Из рецензий и салонных разговоров он знал, что личность автора для всех остаётся загадкой, не исключая и самого издателя. Когда было объявлено о второй книге, среди публики заговорили о возможном раскрытии этой интриги. Высказывалось мнение, что окружающая автора таинственность не более чем ловкий трюк, имевший целью привлечь внимание к его творению. Но вышел второй роман, а автор продолжал скрываться в тени, и, выждав время, Сомов заключил, что у того, вероятно, имеются для этого веские причины. А коли так, то отчего же не рискнуть и не воспользоваться таким положением?

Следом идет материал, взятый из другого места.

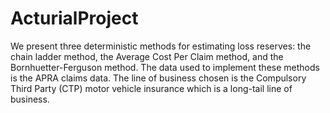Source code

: # ActurialProject
We present three deterministic methods for estimating loss reserves: the chain ladder method, the Average Cost Per Claim method, and the Bornhuetter-Ferguson method. The data used to implement these methods is the APRA claims data. The line of business chosen is the Compulsory Third Party (CTP) motor vehicle insurance which is a long-tail line of business.
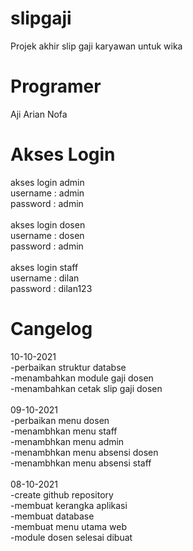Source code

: # slipgaji
Projek akhir slip gaji karyawan untuk wika
<br/>

# Programer
Aji Arian Nofa
<br/>

# Akses Login
akses login admin <br/>
username : admin <br/>
password : admin <br/><br/>
akses login dosen <br/>
username : dosen <br/>
password : admin <br/><br/>
akses login staff <br/>
username : dilan <br/>
password : dilan123 <br/> 

# Cangelog
10-10-2021<br/>
-perbaikan struktur databse<br/>
-menambahkan module gaji dosen<br/>
-menambahkan cetak slip gaji dosen<br/><br/>
09-10-2021<br/>
-perbaikan menu dosen<br/>
-menambhkan menu staff<br/>
-menambhkan menu admin<br/>
-menambhkan menu absensi dosen<br/>
-menambhkan menu absensi staff<br/><br/>
08-10-2021<br/>
-create github repository<br/>
-membuat kerangka aplikasi<br/>
-membuat database <br/>
-membuat menu utama web<br/>
-module dosen selesai dibuat<br/>


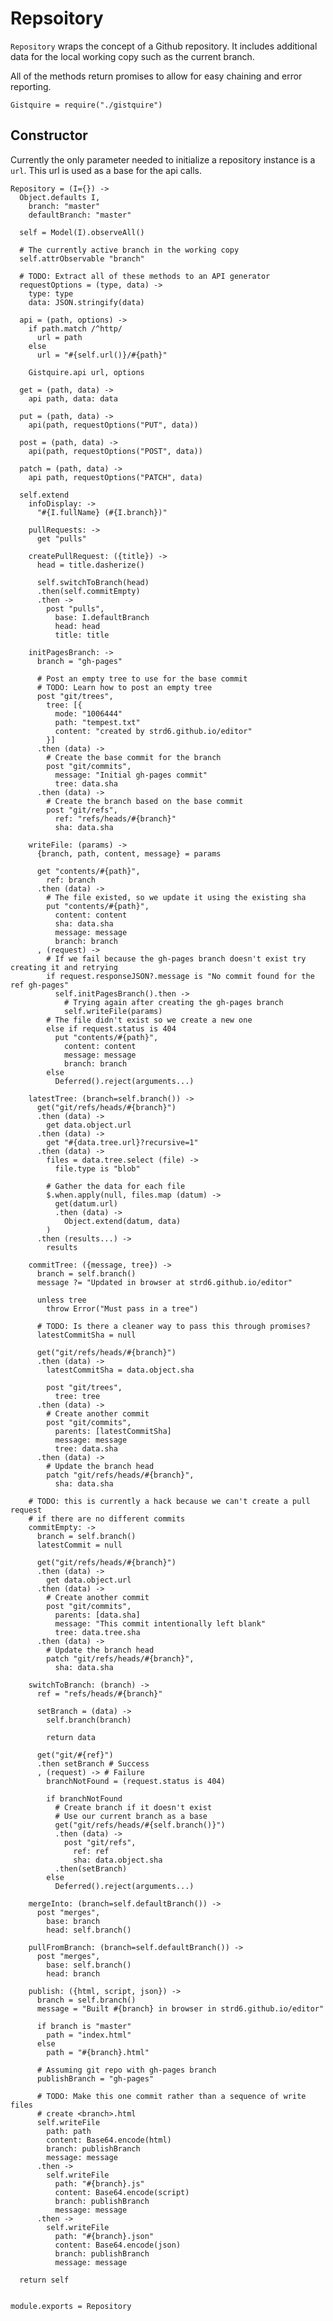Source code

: Repsoitory
==========

`Repository` wraps the concept of a Github repository. It includes additional 
data for the local working copy such as the current branch.

All of the methods return promises to allow for easy chaining and error
reporting.

    Gistquire = require("./gistquire")

Constructor
-----------

Currently the only parameter needed to initialize a repository instance is a
`url`. This url is used as a base for the api calls.

    Repository = (I={}) ->
      Object.defaults I,
        branch: "master"
        defaultBranch: "master"
    
      self = Model(I).observeAll()
      
      # The currently active branch in the working copy
      self.attrObservable "branch"
      
      # TODO: Extract all of these methods to an API generator
      requestOptions = (type, data) ->
        type: type
        data: JSON.stringify(data)
    
      api = (path, options) ->
        if path.match /^http/
          url = path
        else
          url = "#{self.url()}/#{path}"
              
        Gistquire.api url, options
    
      get = (path, data) ->
        api path, data: data
    
      put = (path, data) ->
        api(path, requestOptions("PUT", data))
        
      post = (path, data) ->
        api(path, requestOptions("POST", data))
        
      patch = (path, data) ->
        api path, requestOptions("PATCH", data)
    
      self.extend
        infoDisplay: ->
          "#{I.fullName} (#{I.branch})"

        pullRequests: ->
          get "pulls"
    
        createPullRequest: ({title}) ->
          head = title.dasherize()
    
          self.switchToBranch(head)
          .then(self.commitEmpty)
          .then ->
            post "pulls",
              base: I.defaultBranch
              head: head
              title: title
    
        initPagesBranch: ->
          branch = "gh-pages"
        
          # Post an empty tree to use for the base commit
          # TODO: Learn how to post an empty tree
          post "git/trees",
            tree: [{
              mode: "1006444"
              path: "tempest.txt"
              content: "created by strd6.github.io/editor"
            }]
          .then (data) ->
            # Create the base commit for the branch
            post "git/commits",
              message: "Initial gh-pages commit"
              tree: data.sha
          .then (data) ->
            # Create the branch based on the base commit
            post "git/refs",
              ref: "refs/heads/#{branch}"
              sha: data.sha
          
        writeFile: (params) ->
          {branch, path, content, message} = params
    
          get "contents/#{path}",
            ref: branch
          .then (data) ->
            # The file existed, so we update it using the existing sha
            put "contents/#{path}",
              content: content
              sha: data.sha
              message: message
              branch: branch
          , (request) ->
            # If we fail because the gh-pages branch doesn't exist try creating it and retrying
            if request.responseJSON?.message is "No commit found for the ref gh-pages"
              self.initPagesBranch().then ->
                # Trying again after creating the gh-pages branch
                self.writeFile(params)
            # The file didn't exist so we create a new one
            else if request.status is 404
              put "contents/#{path}",
                content: content
                message: message
                branch: branch
            else
              Deferred().reject(arguments...)
    
        latestTree: (branch=self.branch()) ->
          get("git/refs/heads/#{branch}")
          .then (data) ->
            get data.object.url
          .then (data) ->
            get "#{data.tree.url}?recursive=1"
          .then (data) ->
            files = data.tree.select (file) ->
              file.type is "blob"
      
            # Gather the data for each file
            $.when.apply(null, files.map (datum) ->
              get(datum.url)
              .then (data) ->
                Object.extend(datum, data)
            )
          .then (results...) -> 
            results
    
        commitTree: ({message, tree}) ->
          branch = self.branch()
          message ?= "Updated in browser at strd6.github.io/editor"
          
          unless tree
            throw Error("Must pass in a tree")
            
          # TODO: Is there a cleaner way to pass this through promises?
          latestCommitSha = null
    
          get("git/refs/heads/#{branch}")
          .then (data) ->
            latestCommitSha = data.object.sha
            
            post "git/trees",
              tree: tree
          .then (data) ->
            # Create another commit
            post "git/commits",
              parents: [latestCommitSha]
              message: message
              tree: data.sha
          .then (data) ->
            # Update the branch head
            patch "git/refs/heads/#{branch}",
              sha: data.sha
        
        # TODO: this is currently a hack because we can't create a pull request
        # if there are no different commits
        commitEmpty: ->
          branch = self.branch()
          latestCommit = null
          
          get("git/refs/heads/#{branch}")
          .then (data) ->
            get data.object.url
          .then (data) ->
            # Create another commit
            post "git/commits",
              parents: [data.sha]
              message: "This commit intentionally left blank"
              tree: data.tree.sha
          .then (data) ->
            # Update the branch head
            patch "git/refs/heads/#{branch}",
              sha: data.sha
    
        switchToBranch: (branch) ->
          ref = "refs/heads/#{branch}"
          
          setBranch = (data) ->
            self.branch(branch)
            
            return data
    
          get("git/#{ref}")
          .then setBranch # Success
          , (request) -> # Failure
            branchNotFound = (request.status is 404)
    
            if branchNotFound
              # Create branch if it doesn't exist
              # Use our current branch as a base
              get("git/refs/heads/#{self.branch()}")
              .then (data) ->
                post "git/refs",
                  ref: ref
                  sha: data.object.sha
              .then(setBranch)
            else
              Deferred().reject(arguments...)
    
        mergeInto: (branch=self.defaultBranch()) ->
          post "merges",
            base: branch
            head: self.branch()
            
        pullFromBranch: (branch=self.defaultBranch()) ->
          post "merges",
            base: self.branch()
            head: branch
    
        publish: ({html, script, json}) ->
          branch = self.branch()
          message = "Built #{branch} in browser in strd6.github.io/editor"
    
          if branch is "master"
            path = "index.html"
          else
            path = "#{branch}.html"
    
          # Assuming git repo with gh-pages branch
          publishBranch = "gh-pages"
    
          # TODO: Make this one commit rather than a sequence of write files
          # create <branch>.html
          self.writeFile
            path: path
            content: Base64.encode(html)
            branch: publishBranch
            message: message
          .then ->
            self.writeFile
              path: "#{branch}.js"
              content: Base64.encode(script)
              branch: publishBranch
              message: message
          .then ->
            self.writeFile
              path: "#{branch}.json"
              content: Base64.encode(json)
              branch: publishBranch
              message: message
    
      return self


    module.exports = Repository
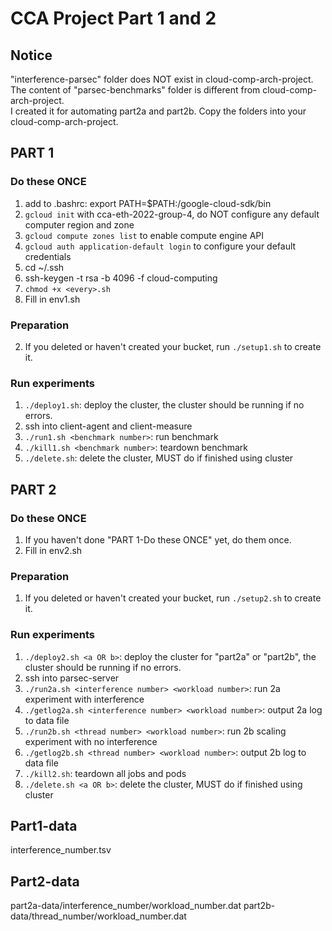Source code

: # CCA Project Part 1 and 2

## Notice
"interference-parsec" folder does NOT exist in cloud-comp-arch-project.\
The content of "parsec-benchmarks" folder is different from cloud-comp-arch-project.\
I created it for automating part2a and part2b. Copy the folders into your cloud-comp-arch-project.

## PART 1

### Do these ONCE
1. add to .bashrc: export PATH=$PATH:<your-path>/google-cloud-sdk/bin
2. `gcloud init` with cca-eth-2022-group-4, do NOT configure any default computer region and zone
3. `gcloud compute zones list` to enable compute engine API
4. `gcloud auth application-default login` to configure your default credentials
5. cd ~/.ssh
6. ssh-keygen -t rsa -b 4096 -f cloud-computing
7. `chmod +x <every>.sh`
8. Fill in env1.sh

### Preparation

2. If you deleted or haven't created your bucket, run `./setup1.sh` to create it.

### Run experiments
1. `./deploy1.sh`: deploy the cluster, the cluster should be running if no errors.
2. ssh into client-agent and client-measure
3. `./run1.sh <benchmark number>`: run benchmark
4. `./kill1.sh <benchmark number>`: teardown benchmark
5. `./delete.sh`: delete the cluster, MUST do if finished using cluster

## PART 2

### Do these ONCE
1. If you haven't done "PART 1-Do these ONCE" yet, do them once.
2. Fill in env2.sh

### Preparation
1. If you deleted or haven't created your bucket, run `./setup2.sh` to create it.

### Run experiments
1. `./deploy2.sh <a OR b>`: deploy the cluster for "part2a" or "part2b", the cluster should be running if no errors.
2. ssh into parsec-server
3. `./run2a.sh <interference number> <workload number>`: run 2a experiment with interference
4. `./getlog2a.sh <interference number> <workload number>`: output 2a log to data file
5. `./run2b.sh <thread number> <workload number>`: run 2b scaling experiment with no interference
6. `./getlog2b.sh <thread number> <workload number>`: output 2b log to data file
7. `./kill2.sh`: teardown all jobs and pods
8. `./delete.sh <a OR b>`: delete the cluster, MUST do if finished using cluster

## Part1-data
interference_number.tsv

## Part2-data
part2a-data/interference_number/workload_number.dat
part2b-data/thread_number/workload_number.dat
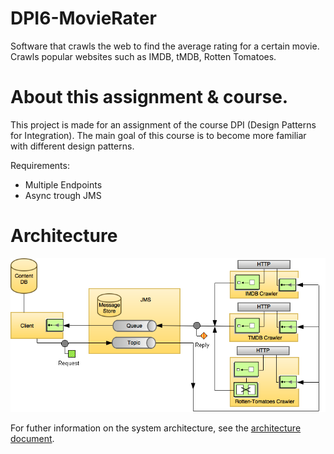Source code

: DPI6-MovieRater
======
Software that crawls the web to find the average rating for a certain movie.
Crawls popular websites such as IMDB, tMDB, Rotten Tomatoes.


About this assignment & course.
======
This project is made for an assignment of the course DPI (Design Patterns for Integration).
The main goal of this course is to become more familiar with different design patterns.

Requirements:
- Multiple Endpoints
- Async trough JMS


Architecture
======
![System Architecture](/docs/DPI-ARCH-V1.1.3.png?raw=true")

For futher information on the system architecture, see the [architecture document](/docs/BartKneepkens.S61.ArchitectuurDocument.v1.4.DPI.pdf).
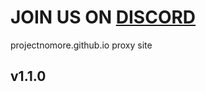 # JOIN US ON [DISCORD](https://discord.gg/WY3TSJ2kcm)
projectnomore.github.io proxy site

## v1.1.0
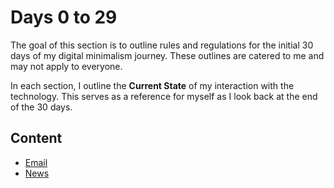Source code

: # Days 0 to 29

The goal of this section is to outline rules and regulations for the initial 30 days of my digital minimalism journey. These outlines are catered to me and may not apply to everyone.

In each section, I outline the **Current State** of my interaction with the technology. This serves as a reference for myself as I look back at the end of the 30 days.

## Content

- [Email](./email)
- [News](./news)

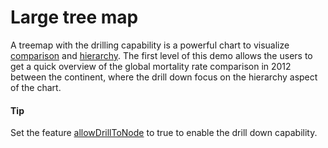 # Large tree map
A treemap with the drilling capability is a powerful chart to visualize [comparison](https://smartvikisogn.github.io/HChartsCatalog/webpages/comparison.html) and [hierarchy](https://smartvikisogn.github.io/HChartsCatalog/webpages/hierarchy.html). The first level of this demo allows the users to get a quick overview of the global mortality rate comparison in 2012 between the continent, where the drill down focus on the hierarchy aspect of the chart.

####  Tip
Set the feature [allowDrillToNode](http://api.highcharts.com/highcharts/plotOptions.treemap.allowDrillToNode) to true to enable the drill down capability.



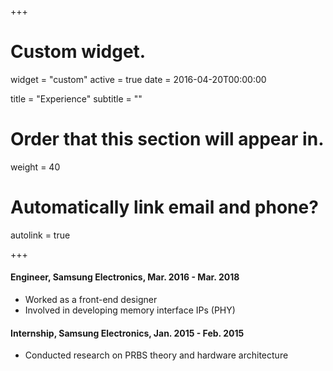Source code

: +++
# Custom widget.
widget = "custom"
active = true
date = 2016-04-20T00:00:00

title = "Experience"
subtitle = ""

# Order that this section will appear in.
weight = 40

# Automatically link email and phone?
autolink = true

+++

#### Engineer, Samsung Electronics, Mar. 2016 - Mar. 2018
* Worked as a front-end designer
* Involved in developing memory interface IPs (PHY)


#### Internship, Samsung Electronics, Jan. 2015 - Feb. 2015
* Conducted research on PRBS theory and hardware architecture



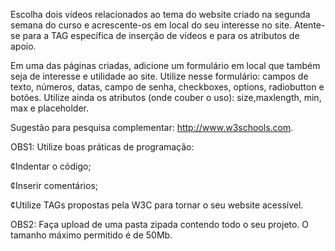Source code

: Escolha dois vídeos relacionados ao tema do website criado na segunda semana do curso e acrescente-os em local do seu interesse no site. Atente-se para a TAG específica de inserção de vídeos e para os atributos de apoio. 

Em uma das páginas criadas, adicione um formulário em local que também seja de interesse e utilidade ao site. Utilize nesse formulário: campos de texto, números, datas, campo de senha, checkboxes, options, radiobutton e botões. Utilize ainda os atributos (onde couber o uso): size,maxlength, min, max e placeholder. 

Sugestão para pesquisa complementar: http://www.w3schools.com.

OBS1: Utilize boas práticas de programação:

¢Indentar o código;

¢Inserir comentários;

¢Utilize TAGs propostas pela W3C para tornar o seu website acessível.

OBS2: Faça upload de uma pasta zipada contendo todo o seu projeto. O tamanho máximo permitido é de 50Mb.
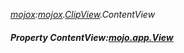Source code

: _[mojox](../../modules/mojox/mojox-module.md):[mojox](../../modules/mojox/mojox-module.md).[ClipView](../../modules/mojox/mojox-clipview.md).ContentView_
##### Property ContentView:[mojo.app.View](../../modules/mojo/mojo-app-view.md)
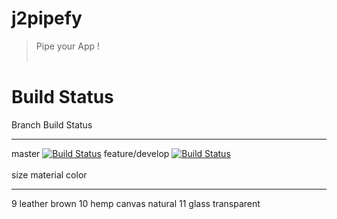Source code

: # j2pipefy
> Pipe your App !
<br><br>

# Build Status
Branch          Build Status
------------    ------------
master          [![Build Status](https://travis-ci.org/ah5/j2pipefy.svg?branch=master)](https://travis-ci.org/ah5/j2pipefy)
feature/develop [![Build Status](https://travis-ci.org/ah5/j2pipefy.svg?branch=feature/develop)](https://travis-ci.org/ah5/j2pipefy)
<br><br>
size  material      color
----  ------------  ------------
9     leather       brown
10    hemp canvas   natural
11    glass         transparent
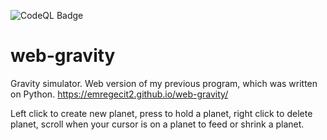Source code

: ![CodeQL Badge](https://github.com/gecitemre/web-gravity/actions/workflows/codeql.yml/badge.svg)

# web-gravity

Gravity simulator.
Web version of my previous program, which was written on Python.
https://emregecit2.github.io/web-gravity/

Left click to create new planet, press to hold a planet, right click to delete planet, scroll when your cursor is on a planet to feed or shrink a planet.
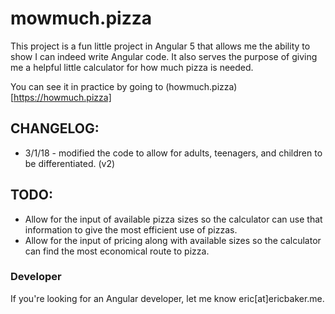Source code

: # mowmuch.pizza

This project is a fun little project in Angular 5 that allows me the ability to show I can indeed write Angular code. It also serves the purpose of giving me a helpful little calculator for how much pizza is needed.

You can see it in practice by going to (howmuch.pizza)[https://howmuch.pizza]

## CHANGELOG:

* 3/1/18 - modified the code to allow for adults, teenagers, and children to be differentiated. (v2)

## TODO:

* Allow for the input of available pizza sizes so the calculator can use that information to give the most efficient use of pizzas.
* Allow for the input of pricing along with available sizes so the calculator can find the most economical route to pizza.

### Developer

If you're looking for an Angular developer, let me know eric[at]ericbaker.me.


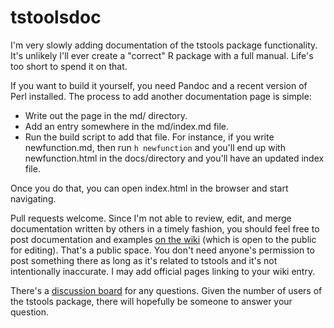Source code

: # tstoolsdoc

I'm very slowly adding documentation of the tstools package functionality. It's unlikely I'll ever create a "correct" R package with a full manual. Life's too short to spend it on that.

If you want to build it yourself, you need Pandoc and a recent version of Perl installed. The process to add another documentation page is simple:

- Write out the page in the md/ directory.
- Add an entry somewhere in the md/index.md file.
- Run the build script to add that file. For instance, if you write newfunction.md, then run `h newfunction` and you'll end up with newfunction.html in the docs/directory and you'll have an updated index file.

Once you do that, you can open index.html in the browser and start navigating.

Pull requests welcome. Since I'm not able to review, edit, and merge documentation written by others in a timely fashion, you should feel free to post documentation and examples [on the wiki](https://github.com/bachmeil/tstoolsdoc/wiki) (which is open to the public for editing). That's a public space. You don't need anyone's permission to post something there as long as it's related to tstools and it's not intentionally inaccurate. I may add official pages linking to your wiki entry.

There's a [discussion board](https://github.com/bachmeil/tstoolsdoc/discussions) for any questions. Given the number of users of the tstools package, there will hopefully be someone to answer your question.
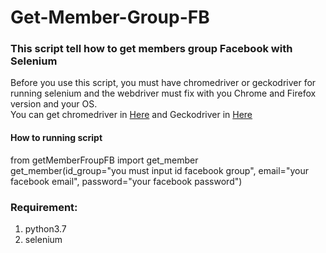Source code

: # Get-Member-Group-FB
### This script tell how to get members group Facebook with Selenium

Before you use this script, you must have chromedriver or geckodriver for running selenium and the webdriver must fix with you Chrome and Firefox version and your OS.<br>
You can get chromedriver in <a href="https://chromedriver.chromium.org/downloads">Here</a> and Geckodriver in <a href="https://github.com/mozilla/geckodriver/releases">Here</a>


#### How to running script
from getMemberFroupFB import get_member<br>
get_member(id_group="you must input id facebook group", email="your facebook email", password="your facebook password")

### Requirement:
1. python3.7
2. selenium
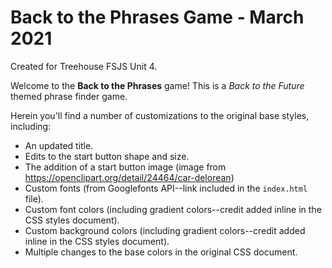 # Back to the Phrases Game - March 2021
Created for Treehouse FSJS Unit 4.

Welcome to the **Back to the Phrases** game! This is a *Back to the Future* themed phrase finder game.

Herein you'll find a number of customizations to the original base styles, including:

* An updated title.
* Edits to the start button shape and size.
* The addition of a start button image (image from https://openclipart.org/detail/24464/car-delorean)
* Custom fonts (from Googlefonts API--link included in the `index.html` file).
* Custom font colors (including gradient colors--credit added inline in the CSS styles document).
* Custom background colors (including gradient colors--credit added inline in the CSS styles document).
* Multiple changes to the base colors in the original CSS document.
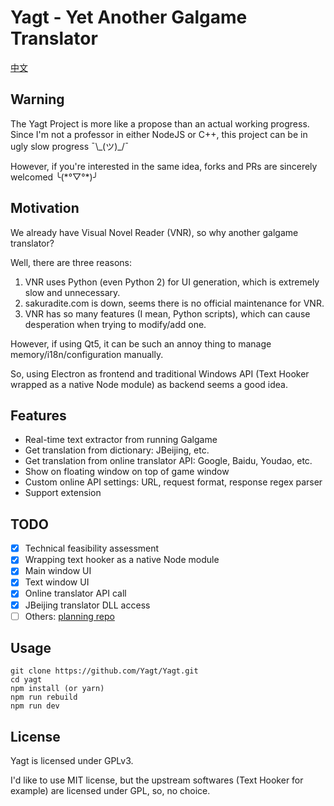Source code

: # Yagt - Yet Another Galgame Translator

[中文](https://github.com/Yagt/Yagt/blob/master/README.md)

## Warning

The Yagt Project is more like a propose than an actual working progress. Since I'm not a professor in either NodeJS or C++, this project can be in ugly slow progress ¯\\\_(ツ)\_/¯

However, if you're interested in the same idea, forks and PRs are sincerely welcomed ╰(\*°▽°\*)╯

## Motivation

We already have Visual Novel Reader (VNR), so why another galgame translator?

Well, there are three reasons:

1. VNR uses Python (even Python 2) for UI generation, which is extremely slow and unnecessary.
2. sakuradite.com is down, seems there is no official maintenance for VNR.
3. VNR has so many features (I mean, Python scripts), which can cause desperation when trying to modify/add one.

However, if using Qt5, it can be such an annoy thing to manage memory/i18n/configuration manually.

So, using Electron as frontend and traditional Windows API (Text Hooker wrapped as a native Node module) as backend seems a good idea.

## Features

- Real-time text extractor from running Galgame
- Get translation from dictionary: JBeijing, etc.
- Get translation from online translator API: Google, Baidu, Youdao, etc.
- Show on floating window on top of game window
- Custom online API settings: URL, request format, response regex parser
- Support extension

## TODO

- [x] Technical feasibility assessment
- [x] Wrapping text hooker as a native Node module
- [x] Main window UI
- [x] Text window UI
- [x] Online translator API call
- [x] JBeijing translator DLL access
- [ ] Others: [planning repo](https://github.com/Yagt/planning/issues)

## Usage

    git clone https://github.com/Yagt/Yagt.git
    cd yagt
    npm install (or yarn)
    npm run rebuild
    npm run dev

## License

Yagt is licensed under GPLv3.

I'd like to use MIT license, but the upstream softwares (Text Hooker for example) are licensed under GPL, so, no choice.
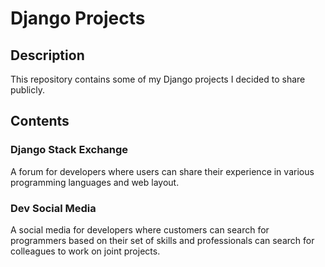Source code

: # Django Projects

## Description
This repository contains some of my Django projects I decided to share publicly.

## Contents
### Django Stack Exchange
A forum for developers where users can share their experience in various programming languages and web layout.

### Dev Social Media
A social media for developers where customers can search for programmers based on their set of skills and professionals can search for colleagues to work on joint projects.
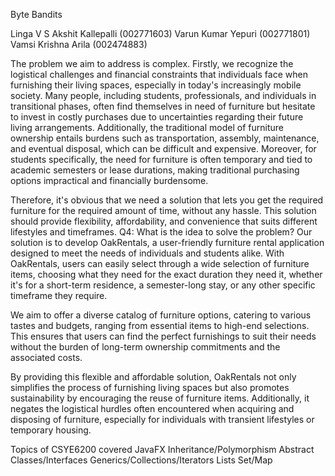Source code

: Byte Bandits

Linga V S Akshit Kallepalli (002771603)
Varun Kumar Yepuri (002771801)
Vamsi Krishna Arila (002474883)

The problem we aim to address is complex. Firstly, we recognize the logistical challenges and
financial constraints that individuals face when furnishing their living spaces, especially in
today's increasingly mobile society. Many people, including students, professionals, and
individuals in transitional phases, often find themselves in need of furniture but hesitate to invest
in costly purchases due to uncertainties regarding their future living arrangements.
Additionally, the traditional model of furniture ownership entails burdens such as transportation,
assembly, maintenance, and eventual disposal, which can be difficult and expensive. Moreover,
for students specifically, the need for furniture is often temporary and tied to academic semesters
or lease durations, making traditional purchasing options impractical and financially
burdensome.

Therefore, it's obvious that we need a solution that lets you get the required furniture for the
required amount of time, without any hassle. This solution should provide flexibility,
affordability, and convenience that suits different lifestyles and timeframes.
Q4: What is the idea to solve the problem?
Our solution is to develop OakRentals, a user-friendly furniture rental application designed to
meet the needs of individuals and students alike. With OakRentals, users can easily select
through a wide selection of furniture items, choosing what they need for the exact duration they
need it, whether it's for a short-term residence, a semester-long stay, or any other specific
timeframe they require.

We aim to offer a diverse catalog of furniture options, catering to various tastes and budgets,
ranging from essential items to high-end selections. This ensures that users can find the perfect
furnishings to suit their needs without the burden of long-term ownership commitments and the
associated costs.

By providing this flexible and affordable solution, OakRentals not only simplifies the process of
furnishing living spaces but also promotes sustainability by encouraging the reuse of furniture
items. Additionally, it negates the logistical hurdles often encountered when acquiring and
disposing of furniture, especially for individuals with transient lifestyles or temporary housing.

Topics of CSYE6200 covered
JavaFX
Inheritance/Polymorphism
Abstract Classes/Interfaces
Generics/Collections/Iterators
Lists
Set/Map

Надеясь договориться полюбовно, буде к нему возникнут претензии, Сомов продумал также и то, как следует вести себя в случае возможной тяжбы, но присутствия самого автора на том самом приёме, где он собирался представиться Свирским, не предусмотрел. Чем это закончилось для него, читателю уже известно: он сбежал в Крым и, будучи персоной слишком незначительной, благополучно пересидел свой позор, а после того, как всё стихло, перебрался в Одессу, где и водворился в качестве честного обывателя.
Гораздо хуже пришлось Шершиевичам. Когда неугомонные поклонники Свирского добрались и до Савельева, тот не мешкая приехал к своим друзьям и нашёл Елену Васильевну в полном расстройстве: старый недуг вернулся, и казалось, за то время, что он не давал о себе знать, только набрал сил.
— Когда это началось? Отчего не позвали меня сразу? — обратился Савельев к расстроенному Павлу Егоровичу.
— Леночка не велела беспокоить вас по пустякам, — ответил тот.
— Хороши пустяки! — буркнул Савельев, осматривая свою пациентку и коллегу. — Елена Васильевна, дружочек, вы же знаете, что так нельзя! Чем раньше начать, тем проще купировать приступ…
Лялю принялись энергично лечить, но все эти меры, увы, запоздали: болезнь прогрессировала. К тому же участились сердечные припадки у самого Шершиевича.
Прошёл, наверное, месяц, когда Ляля почувствовала некоторое облегчение. Зная ему цену, она, однако, проводила мужа в поездку, которой настоятельно требовали его дела. Вернувшись несколько времени спустя, Павел Егорович жены не застал. В кабинете на столе его ожидало письмо:
«Милый мой Паша! Пишу тебе, пока ещё я в твёрдом рассудке и зная, что это продлится недолго. Дальше будет только хуже. Я вижу, что я тебя медленно убиваю, и это мучает меня непереносимо. Поэтому я приняла решение, что нам необходимо жить раздельно. Я сняла квартиру неподалёку и забрала с собой Наташу, так что тебе придётся озаботиться поиском новой прислуги. Умоляю только об одном: не пытайся меня вернуть, под одной крышей я сведу тебя в могилу, а это окончательно сведёт меня с ума.
Главное — сохранить нашу любовь. Не дожить до ненависти и отчаяния, а это неизбежно произойдёт, если мы останемся вместе. Это решение далось мне тяжело, и я смогла сделать то, что сделала, только потому что постоянно твердила: главное — сохранить любовь!
Моё содержание не будет стоить тебе слишком дорого, на днях к тебе придёт господин Возицын, которому я поручила вести мои дела. Всё, что я делаю, это единственно ради моей любви к тебе, которая, вероятно, переживёт и мой рассудок. Прощаюсь с тобой светло. Твоя Ляля».